Turn the lines of the rows below, from the very first line through the line that contains "scientific name: Lysandra coridon" (both included), into a numbered list with any blank lines omitted.

— BEGIN SUPPLIED MATERIAL —

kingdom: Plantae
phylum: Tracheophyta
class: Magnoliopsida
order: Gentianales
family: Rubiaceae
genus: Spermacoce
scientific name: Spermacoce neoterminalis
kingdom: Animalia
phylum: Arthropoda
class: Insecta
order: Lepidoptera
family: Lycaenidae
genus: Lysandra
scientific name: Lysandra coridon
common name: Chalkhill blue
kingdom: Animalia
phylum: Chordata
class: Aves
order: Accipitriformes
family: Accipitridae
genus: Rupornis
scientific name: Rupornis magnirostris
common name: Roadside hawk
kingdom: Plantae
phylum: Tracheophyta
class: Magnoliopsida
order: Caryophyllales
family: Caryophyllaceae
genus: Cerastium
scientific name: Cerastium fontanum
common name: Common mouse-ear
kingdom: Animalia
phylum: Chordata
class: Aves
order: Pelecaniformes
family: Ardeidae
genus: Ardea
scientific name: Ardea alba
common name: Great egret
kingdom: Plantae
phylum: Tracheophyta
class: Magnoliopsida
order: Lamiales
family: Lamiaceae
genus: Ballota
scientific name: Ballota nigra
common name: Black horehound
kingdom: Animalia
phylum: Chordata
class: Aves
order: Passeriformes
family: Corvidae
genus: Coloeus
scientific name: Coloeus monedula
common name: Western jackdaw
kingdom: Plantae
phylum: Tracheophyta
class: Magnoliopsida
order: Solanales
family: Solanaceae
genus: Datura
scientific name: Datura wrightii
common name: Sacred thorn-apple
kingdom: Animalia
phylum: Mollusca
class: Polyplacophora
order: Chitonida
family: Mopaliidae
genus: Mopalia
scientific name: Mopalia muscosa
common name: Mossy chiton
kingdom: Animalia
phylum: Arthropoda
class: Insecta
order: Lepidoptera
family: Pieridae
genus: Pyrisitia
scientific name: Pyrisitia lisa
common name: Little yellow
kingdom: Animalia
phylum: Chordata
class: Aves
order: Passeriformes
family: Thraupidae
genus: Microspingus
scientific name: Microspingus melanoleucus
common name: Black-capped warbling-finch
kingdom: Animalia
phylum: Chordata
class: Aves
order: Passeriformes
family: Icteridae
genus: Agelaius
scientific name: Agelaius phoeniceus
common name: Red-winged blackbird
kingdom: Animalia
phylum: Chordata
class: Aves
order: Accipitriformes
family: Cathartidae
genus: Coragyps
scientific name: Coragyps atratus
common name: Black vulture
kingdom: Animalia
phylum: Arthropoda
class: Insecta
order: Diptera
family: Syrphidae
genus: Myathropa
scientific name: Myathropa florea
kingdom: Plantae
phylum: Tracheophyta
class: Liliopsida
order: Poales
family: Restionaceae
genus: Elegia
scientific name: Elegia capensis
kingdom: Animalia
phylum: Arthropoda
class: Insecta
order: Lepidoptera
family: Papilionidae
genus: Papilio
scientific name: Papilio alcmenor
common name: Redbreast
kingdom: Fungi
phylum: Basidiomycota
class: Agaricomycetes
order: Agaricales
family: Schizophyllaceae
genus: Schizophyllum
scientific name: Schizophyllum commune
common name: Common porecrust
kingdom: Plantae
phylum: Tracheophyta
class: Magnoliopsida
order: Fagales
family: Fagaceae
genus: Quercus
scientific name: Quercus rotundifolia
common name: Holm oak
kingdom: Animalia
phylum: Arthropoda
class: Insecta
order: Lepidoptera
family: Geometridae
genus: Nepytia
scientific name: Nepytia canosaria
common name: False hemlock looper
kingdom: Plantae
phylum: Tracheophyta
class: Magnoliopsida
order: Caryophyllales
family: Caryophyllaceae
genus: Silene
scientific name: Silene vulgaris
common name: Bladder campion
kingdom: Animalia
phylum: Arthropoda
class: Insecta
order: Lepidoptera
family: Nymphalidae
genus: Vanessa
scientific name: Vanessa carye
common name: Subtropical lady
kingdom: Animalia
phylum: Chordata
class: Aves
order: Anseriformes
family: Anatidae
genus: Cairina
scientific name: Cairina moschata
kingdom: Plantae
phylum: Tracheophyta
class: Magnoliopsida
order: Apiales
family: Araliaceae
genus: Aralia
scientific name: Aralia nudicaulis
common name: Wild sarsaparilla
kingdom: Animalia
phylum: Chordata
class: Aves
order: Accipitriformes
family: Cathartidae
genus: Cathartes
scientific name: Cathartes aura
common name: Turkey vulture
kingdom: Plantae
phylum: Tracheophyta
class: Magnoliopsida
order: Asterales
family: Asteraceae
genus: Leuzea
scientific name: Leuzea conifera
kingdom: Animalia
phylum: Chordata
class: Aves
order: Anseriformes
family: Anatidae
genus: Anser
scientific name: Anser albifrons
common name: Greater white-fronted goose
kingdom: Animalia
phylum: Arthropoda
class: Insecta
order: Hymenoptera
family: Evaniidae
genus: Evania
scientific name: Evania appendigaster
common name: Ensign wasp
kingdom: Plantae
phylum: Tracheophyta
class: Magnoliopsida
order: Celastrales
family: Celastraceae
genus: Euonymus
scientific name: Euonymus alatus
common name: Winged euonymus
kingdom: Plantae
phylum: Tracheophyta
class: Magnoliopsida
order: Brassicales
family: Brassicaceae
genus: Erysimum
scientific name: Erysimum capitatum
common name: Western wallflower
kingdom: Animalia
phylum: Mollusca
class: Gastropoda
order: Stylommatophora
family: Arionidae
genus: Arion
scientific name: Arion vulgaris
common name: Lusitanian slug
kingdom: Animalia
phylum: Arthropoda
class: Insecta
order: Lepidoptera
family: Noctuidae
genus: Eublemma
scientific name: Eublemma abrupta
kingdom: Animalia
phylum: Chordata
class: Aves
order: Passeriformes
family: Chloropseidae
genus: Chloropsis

— END SUPPLIED MATERIAL —

__SOLVED PROBLEM__:
1. kingdom: Plantae
2. phylum: Tracheophyta
3. class: Magnoliopsida
4. order: Gentianales
5. family: Rubiaceae
6. genus: Spermacoce
7. scientific name: Spermacoce neoterminalis
8. kingdom: Animalia
9. phylum: Arthropoda
10. class: Insecta
11. order: Lepidoptera
12. family: Lycaenidae
13. genus: Lysandra
14. scientific name: Lysandra coridon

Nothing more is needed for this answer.